In CBC Distribution and Marketing Inc. v Major League Baseball Advanced Media LP (Case 4:05cv00252MLM, August 8 2006), the US District Court for the Eastern District of Missouri has held that an operator of online fantasy baseball games does not require a licence from the Major league Baseball Players' Association to use players' names and playing statistics in its games.

The operator, CBC Distribution and Marketing Inc, filed an action for a declaratory judgment that, among other things, the baseball players' right of publicity does not apply to the use of publicly available information as such as player names and statistics.

The parties representing the baseball players' interests - Major League Baseball Players' Association and Major League Baseball Advanced Media - contended that CBC is violating active players' rights of publicity under state and common law. Under the law of Missouri, where the case is pending, and under right of publicity laws of other states, a plaintiff generally must establish that the defendant commercially exploited the plaintiff's identity without the plaintiff's consent to obtain a commercial advantage. There was no dispute in this case that CBC is using players' names and playing records without consent. The court focused on whether CBC is using players' names as a symbol of their identities to obtain a commercial advantage, and if so, there is injury.

On the question of commercial advantage, the court observed that there must be evidence such as to create the impression that a plaintiff is associated with the defendant's product, or using a plaintiff's name to attract attention to a product. The court concluded that nothing about CBC's fantasy games suggests that any player is associated with the games or that any player endorses or sponsors the games in any way. The court also noted that CBC's use does not involve the character, personality, reputation or physical appearance of the players; it simply involves historical facts about the players and their records. Thus, CBC's use does not involve the persona or identity of any player.

The court also concluded that policy considerations favour CBC's argument that the right of publicity does not apply. The right of publicity is aimed at preventing harmful or excessive commercial use of one's celebrity in a manner which could dilute the value of a person's identity. CBC's use of players' names and records does not go to the heart of the players' ability to earn a living as baseball players; they can earn a living playing baseball and endorsing products; they do not earn a living by publication of their playing records. Also, CBC's use of names and records does not give CBC something free for which it would otherwise be required to pay; records are readily available in the public domain.
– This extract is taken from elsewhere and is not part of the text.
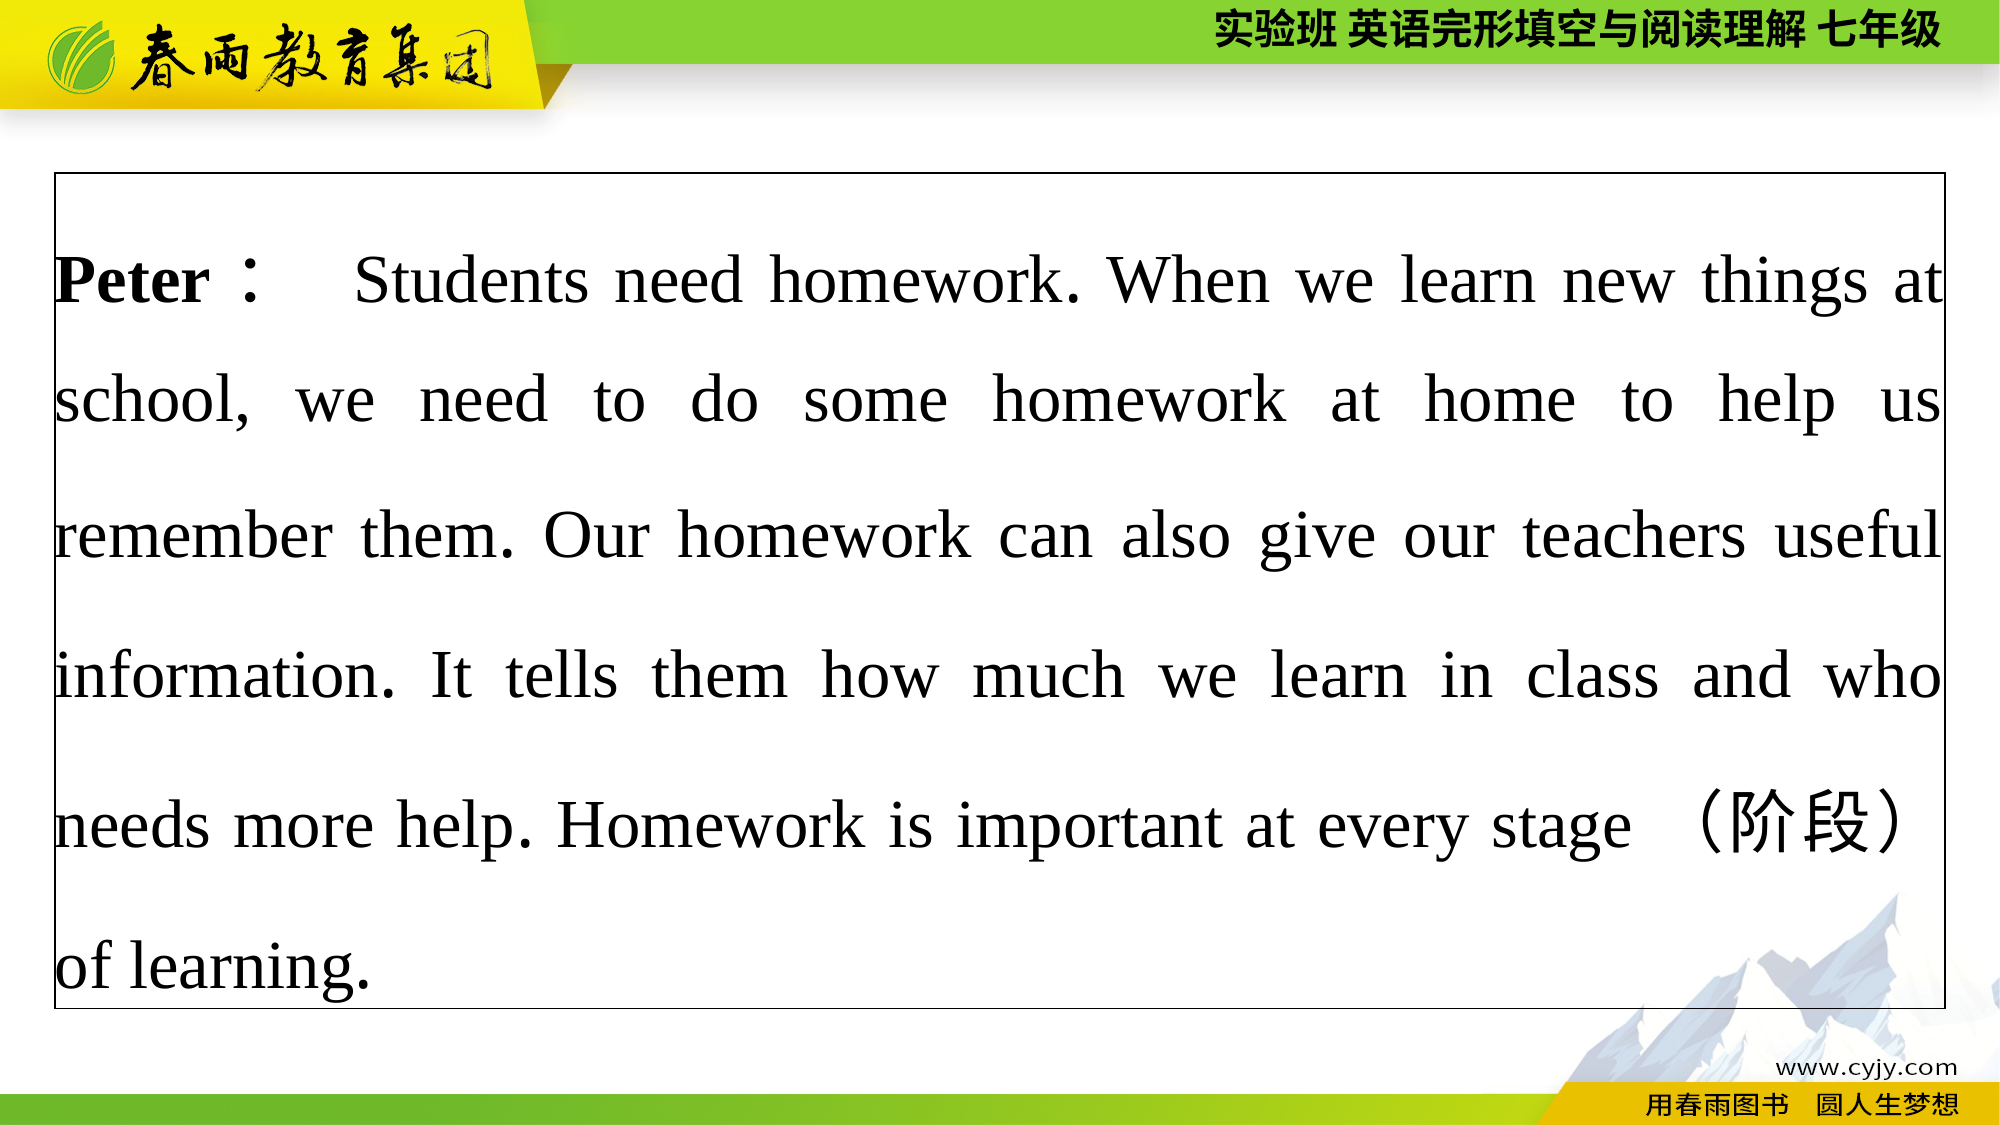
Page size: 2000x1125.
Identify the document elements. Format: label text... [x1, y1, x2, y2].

table_header Peter： Students need homework. When we learn new things at school, we need to do some homework at home to help us remember them. Our homework can also give our teachers useful information. It tells them how much we learn in class and who needs more help. Homework is important at every stage（阶段） of learning. [56, 174, 1944, 1008]
picture [0, 0, 2000, 1125]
The court also held that First Amendment protections (under the US Constitution) apply to non-traditional means of expression, including CBC's use of names and playing records on a website, and that CBC's use of this information for commercial purposes does not preclude First Amendment protection. Balancing First Amendment interests against the players' right of publicity, the court noted that the public has an interest in the dissemination of news and information. The public's interest in information about players' records suggests that these interests should be balanced in favour of the First Amendment.

The court held that copyright pre-emption does not apply. While player names and records are arguably within the subject matter of copyright, as used by CBC they are not copyrightable.

Finally, the court refused to find that CBC's expired licence from the players' association, which prohibited use of names and statistics without a licence, estopped CBC from using this information in its games. The court held that the strong federal policy favouring full and free use of ideas in the public domain prevails over the challenged contractual provisions in the expired licence agreement. The court therefore found prohibitions in the expired licence to be unenforceable and void as a matter of public policy.

This article has been reprinted with permission from the September 19, 2006 edition of the World Trademark Law Report.